Target-date funds originally were created with retirees in mind. As an investor ages, the funds automatically shift savers’ allocations towards more conservative investments, like bonds and fixed income. But they can help investors achieve non-retirement goals as well.
Sandra Field, the founder of Asset Planning Inc. in Cypress, Calif., says she uses them for nascent investors with as low as $20,000 to $30,000 in savings.
“For younger investors who are just getting started, if their savings goes south, they may be turned away from investing in the future,” Field said. “I hate to put them in some aggressive growth fund.” With a target-date fund, the assets are mixed between stocks, bonds and cash and they don’t require the investors to make constant decisions about reallocation.

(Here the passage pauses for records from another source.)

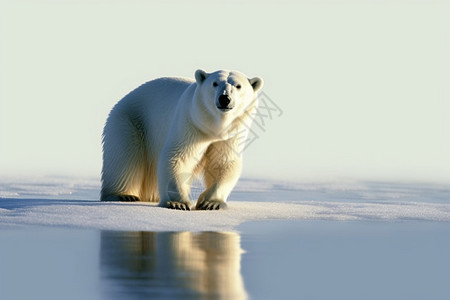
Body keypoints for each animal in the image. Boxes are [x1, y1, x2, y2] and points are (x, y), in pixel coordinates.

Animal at [101, 69, 264, 211]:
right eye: (215, 83)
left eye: (238, 86)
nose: (224, 98)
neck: (214, 128)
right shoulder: (189, 123)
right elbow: (178, 157)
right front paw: (177, 203)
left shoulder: (232, 134)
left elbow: (224, 162)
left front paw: (211, 203)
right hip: (130, 121)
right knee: (124, 156)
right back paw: (123, 195)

“It can grow on automatic,” she says, “and give them the feel that they are gaining every year.”
In the right cases, target-date funds can help in a situation where a wealthy patriarch or matriarch is funding the education of all of their grandchildren. In a case, where the money needs to go to a grandchild's parent who is unsophisticated about money and cannot afford a financial advisor, then the money could be gifted into a target fund in a 529 college account for the grandchild, according to Bullitt.

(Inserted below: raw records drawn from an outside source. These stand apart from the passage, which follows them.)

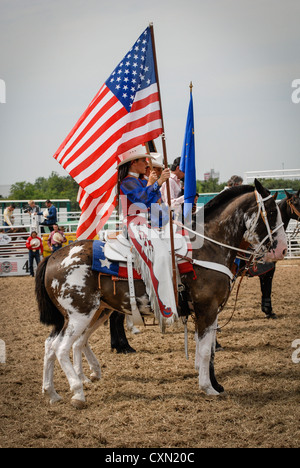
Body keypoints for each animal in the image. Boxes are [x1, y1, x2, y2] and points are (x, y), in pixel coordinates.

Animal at [35, 181, 288, 408]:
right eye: (271, 212)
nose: (282, 249)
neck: (206, 248)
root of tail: (54, 256)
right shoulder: (207, 309)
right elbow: (207, 351)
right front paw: (208, 388)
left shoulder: (207, 313)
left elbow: (205, 349)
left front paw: (210, 382)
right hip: (80, 315)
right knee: (61, 348)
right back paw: (78, 392)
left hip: (89, 314)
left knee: (53, 345)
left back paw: (52, 392)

“We would choose them for certain select circumstances when there are overriding reasons that clients can ill afford to take the risk of things not going right,” Bullitt said, adding that it’s difficult to generalize as to when right circumstances in which they are most helpful. “Everybody’s situation is different. I think the target-date funds work well for specific circumstances when investors have less resources and when their financial flexibility might be stressed.”
Ann Marsh writes for Financial Planning.